__Task goal__:
The reply should be the records repeated exactly, without any images.

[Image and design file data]
= = = = =
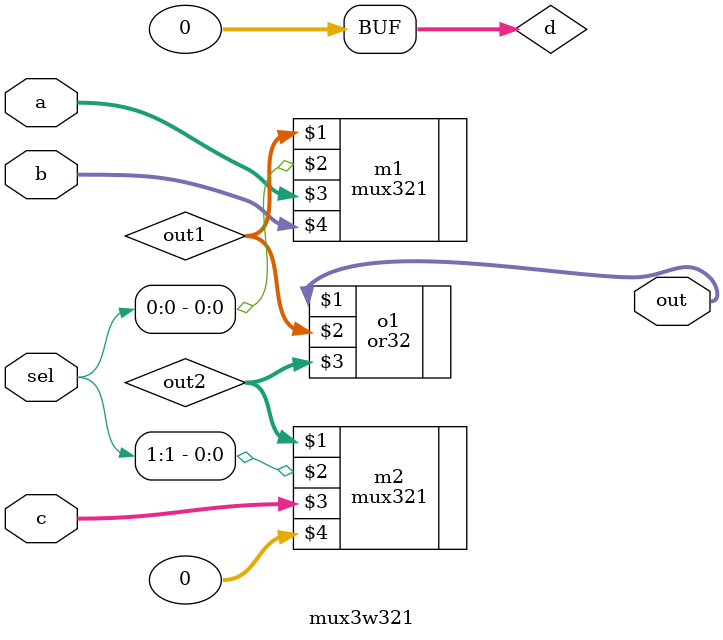
<source format=v>
`include "mux321.v"
`include "or32.v"
module mux3w321(
    output [31:0] out,
    input [1:0] sel,
    input [31:0] a,b,c
);
reg [31:0] d;
initial begin
    d=32'b0;

end

wire [31:0] out1,out2;
mux321 m1(out1,sel[0],a,b);
mux321 m2(out2,sel[1],c,d);
or32 o1(out,out1,out2);

endmodule
</source>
= = = = =
__Task solution__:
<source format=v>
`include "mux321.v"
`include "or32.v"
module mux3w321(
    output [31:0] out,
    input [1:0] sel,
    input [31:0] a,b,c
);
reg [31:0] d;
initial begin
    d=32'b0;

end

wire [31:0] out1,out2;
mux321 m1(out1,sel[0],a,b);
mux321 m2(out2,sel[1],c,d);
or32 o1(out,out1,out2);

endmodule
</source>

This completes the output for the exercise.